I just called the shelter and was told a different story than wut this plea says as far as time left and I don't know this shelter to know if that info is correct...I was told that the mom and pups are there and can be released when they pups are weaned which is still a wk or two left she said.Plea says they are in danger now.Either way I am worried about them all and the fact the pups could get sick!!


----------



## Myamom (Oct 10, 2005)

bump..........wonder what their status is.....


----------



## BMD0123 (Oct 15, 2008)

Is anyone working on this family?


----------



## djpohn (Jun 27, 2003)

This is what I read on a list of Urgent SoCal Dogs:

"She is still in need of Rescue. Rescue tried to pull her last month, but shelter decided to keep them so they could adopt the pups out. since then all pups have died!"

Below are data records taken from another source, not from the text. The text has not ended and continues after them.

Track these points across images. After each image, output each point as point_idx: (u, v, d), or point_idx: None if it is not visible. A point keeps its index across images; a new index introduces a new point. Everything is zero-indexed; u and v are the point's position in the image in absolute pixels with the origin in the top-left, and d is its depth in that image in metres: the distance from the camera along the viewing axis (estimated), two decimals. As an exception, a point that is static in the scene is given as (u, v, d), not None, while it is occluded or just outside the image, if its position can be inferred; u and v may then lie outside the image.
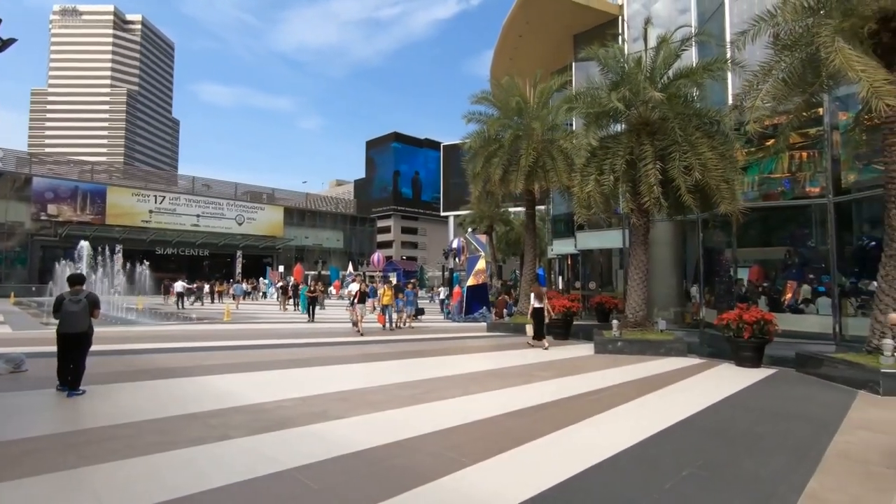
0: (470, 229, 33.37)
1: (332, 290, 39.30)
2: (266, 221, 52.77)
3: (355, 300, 13.74)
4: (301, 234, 56.87)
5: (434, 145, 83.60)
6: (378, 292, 16.42)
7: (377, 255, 46.80)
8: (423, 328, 15.02)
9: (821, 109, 12.29)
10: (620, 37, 17.44)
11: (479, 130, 15.87)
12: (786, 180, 14.07)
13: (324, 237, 59.99)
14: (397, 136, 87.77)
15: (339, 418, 5.29)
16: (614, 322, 11.70)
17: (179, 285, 25.26)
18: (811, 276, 13.74)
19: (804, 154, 13.61)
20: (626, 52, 14.47)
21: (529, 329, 11.90)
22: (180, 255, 46.14)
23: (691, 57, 13.44)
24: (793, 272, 14.34)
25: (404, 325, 16.08)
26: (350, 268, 39.68)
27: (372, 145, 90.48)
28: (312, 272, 46.53)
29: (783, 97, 9.22)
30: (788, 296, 14.10)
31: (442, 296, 26.07)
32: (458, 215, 41.78)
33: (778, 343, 9.96)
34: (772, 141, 12.23)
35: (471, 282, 18.53)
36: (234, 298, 28.43)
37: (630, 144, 10.97)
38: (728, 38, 11.79)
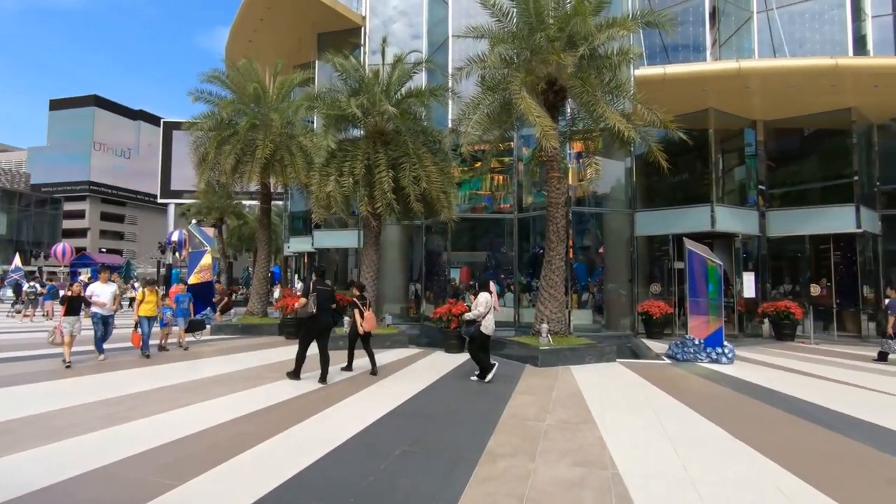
0: (194, 220, 29.64)
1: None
2: None
3: (60, 311, 9.01)
4: (-72, 212, 40.62)
5: (152, 119, 71.07)
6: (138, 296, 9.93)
7: (62, 246, 37.01)
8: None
9: (512, 143, 15.48)
10: (362, 47, 18.27)
11: (209, 112, 14.26)
12: (488, 197, 17.19)
13: (-28, 219, 44.31)
14: (98, 101, 71.08)
15: (-16, 460, 3.99)
16: (346, 319, 12.15)
17: None
18: (503, 275, 17.11)
19: (501, 177, 16.87)
20: (366, 62, 15.25)
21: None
22: None
23: (422, 80, 15.08)
24: (491, 272, 17.59)
25: (179, 345, 10.97)
26: (17, 261, 30.19)
27: (60, 106, 70.96)
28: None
29: (487, 129, 11.23)
30: (487, 292, 17.23)
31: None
32: (180, 204, 36.51)
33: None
34: (479, 163, 14.72)
35: (193, 279, 16.45)
36: None
37: (367, 151, 11.60)
38: (450, 70, 13.68)
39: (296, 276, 23.84)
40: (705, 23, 14.58)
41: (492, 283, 8.45)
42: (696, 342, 9.88)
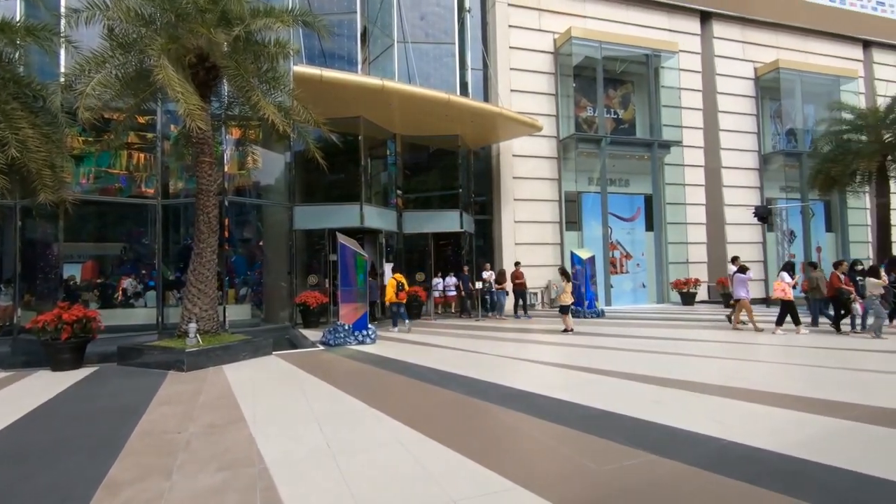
0: None
1: None
2: None
3: None
4: None
5: None
6: None
7: None
8: None
9: (156, 117, 13.35)
10: None
11: None
12: (123, 177, 14.31)
13: None
14: None
15: None
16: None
17: None
18: (144, 271, 14.61)
19: (142, 156, 14.33)
20: None
21: None
22: None
23: (15, 10, 11.24)
24: (128, 267, 14.75)
25: None
26: None
27: None
28: None
29: (119, 94, 9.31)
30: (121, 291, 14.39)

Some of the Shelters here are horrible - one Shelter has no dog listed longer than the beginning of the month (adoptions are not that high) very high kill shelter! We have had them euthanize dogs while the volunteer was there to pick them up!


----------



## brt (Sep 16, 2008)

I got the same plea by email, that pups died and Mom is now extremely urgent.


----------



## kathyb (May 16, 2007)

Does anyone have a picture of mom?


----------



## Karin (Jan 4, 2008)

Rest in peace, poor puppies.







I hope your mother is able to get of out that awful place.


----------



## kathyb (May 16, 2007)

I was at work and the picture did not come up. She looks so sad, the poor girl watched her pups die.


----------